Very simple - the most delicious shiomusubi (all I could afford that day, actually!) and some yuzu green tea.

If you can't get to their cafe, try "Higashiyaman" in Aoyama - just around the corner from Issey Miyake - and you can get fresh sweets to take away. This tin, in black and white, mirrors the brand's logo. Inside, you'll find delicate, crispy rice treats called okoshi. These ones are flavoured with ginger.
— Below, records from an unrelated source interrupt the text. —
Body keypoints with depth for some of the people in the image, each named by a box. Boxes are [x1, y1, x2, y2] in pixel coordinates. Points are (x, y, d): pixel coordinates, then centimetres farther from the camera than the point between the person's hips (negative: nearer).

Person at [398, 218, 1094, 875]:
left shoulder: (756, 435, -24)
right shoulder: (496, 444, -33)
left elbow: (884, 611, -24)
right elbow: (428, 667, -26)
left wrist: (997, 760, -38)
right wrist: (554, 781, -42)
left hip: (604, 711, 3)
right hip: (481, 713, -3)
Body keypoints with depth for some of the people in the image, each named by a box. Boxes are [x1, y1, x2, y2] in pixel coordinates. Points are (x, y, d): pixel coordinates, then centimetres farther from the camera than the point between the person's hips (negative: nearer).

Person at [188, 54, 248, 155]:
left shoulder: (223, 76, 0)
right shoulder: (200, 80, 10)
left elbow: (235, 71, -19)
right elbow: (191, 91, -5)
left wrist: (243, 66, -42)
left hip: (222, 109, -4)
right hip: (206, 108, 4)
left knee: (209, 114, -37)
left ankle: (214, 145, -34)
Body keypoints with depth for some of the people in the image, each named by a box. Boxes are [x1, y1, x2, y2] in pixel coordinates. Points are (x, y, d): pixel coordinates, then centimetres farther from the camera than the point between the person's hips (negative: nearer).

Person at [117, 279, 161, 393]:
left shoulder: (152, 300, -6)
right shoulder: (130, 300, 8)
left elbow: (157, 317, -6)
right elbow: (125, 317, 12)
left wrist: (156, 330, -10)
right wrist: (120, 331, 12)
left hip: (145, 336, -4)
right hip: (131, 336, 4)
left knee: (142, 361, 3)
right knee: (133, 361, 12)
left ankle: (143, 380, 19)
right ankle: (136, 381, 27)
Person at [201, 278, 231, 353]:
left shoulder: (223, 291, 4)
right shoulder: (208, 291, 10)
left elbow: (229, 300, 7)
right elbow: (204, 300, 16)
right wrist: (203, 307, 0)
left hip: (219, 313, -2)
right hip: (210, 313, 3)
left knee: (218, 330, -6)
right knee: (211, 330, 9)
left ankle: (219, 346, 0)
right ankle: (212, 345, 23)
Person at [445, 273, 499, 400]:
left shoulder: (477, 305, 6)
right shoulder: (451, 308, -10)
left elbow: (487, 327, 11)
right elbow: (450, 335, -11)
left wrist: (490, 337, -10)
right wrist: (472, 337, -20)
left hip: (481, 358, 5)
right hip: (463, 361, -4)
It's the kind of tin you'll keep for a long time after the sweets are finished.

The shopping bag.

Next, we detour to Hokkaido on our packaging tour, and a little earlier - to the Meiji era. I had heard of the Sapporo Agricultural College before - apparently in the 1880s they had one of the most successful English programs, using language immersion. It became Hokkaido University in 1918, but the Agricultural part still functions as a faculty. And they make amazing cookies! These are light, crispy, buttery shortbread cookies. Well, actually, they don't make the cookies themselves. A Sapporo sweets company called Kinotoya make these "just like grandma's but fancier" cookies, for the university. They started making them in 2005, and inside the box, you'll find the phrase "Boys be ambitious" (nearly typed ambiguous, which might be more appropriate these days). It's the famous catch phrase of 1880s Hokkaido University professor Dr William Clark. It's nice to know that some of the profits from the cookies will go to the university's greenery program.

Retro design, based on the original logo of the University.

And finally, something quite new, but in the spirit of the era. This is another limited seasonal design, using a motif of ginko leaves. is an offshoot of confectioner Yoku Moku (you have to visit their amazing "Blue Brick Lounge" in Aoyama - not just sweets! It's very ladies-who-lunch). Anyway, the company is famous for its light, European-style chocolates and biscuits. But what's interesting in a random way, is the name Yoku Moku comes from the Swedish town of Jokkmokk in northern Sweden. (from wabisabi meaning refinement and simplicity in that very zen Japanese way), is their younger, funkier brand, combining traditional Japanese flavours with modern design. I like the transitions of colours on this package, with stylised ginko leaves. Inside, the cookies - a kind of 'karinto' or fried cookie - are green tea flavour and shaped like sakura flowers.

This is what the cookies inside look like - minus the ribbons.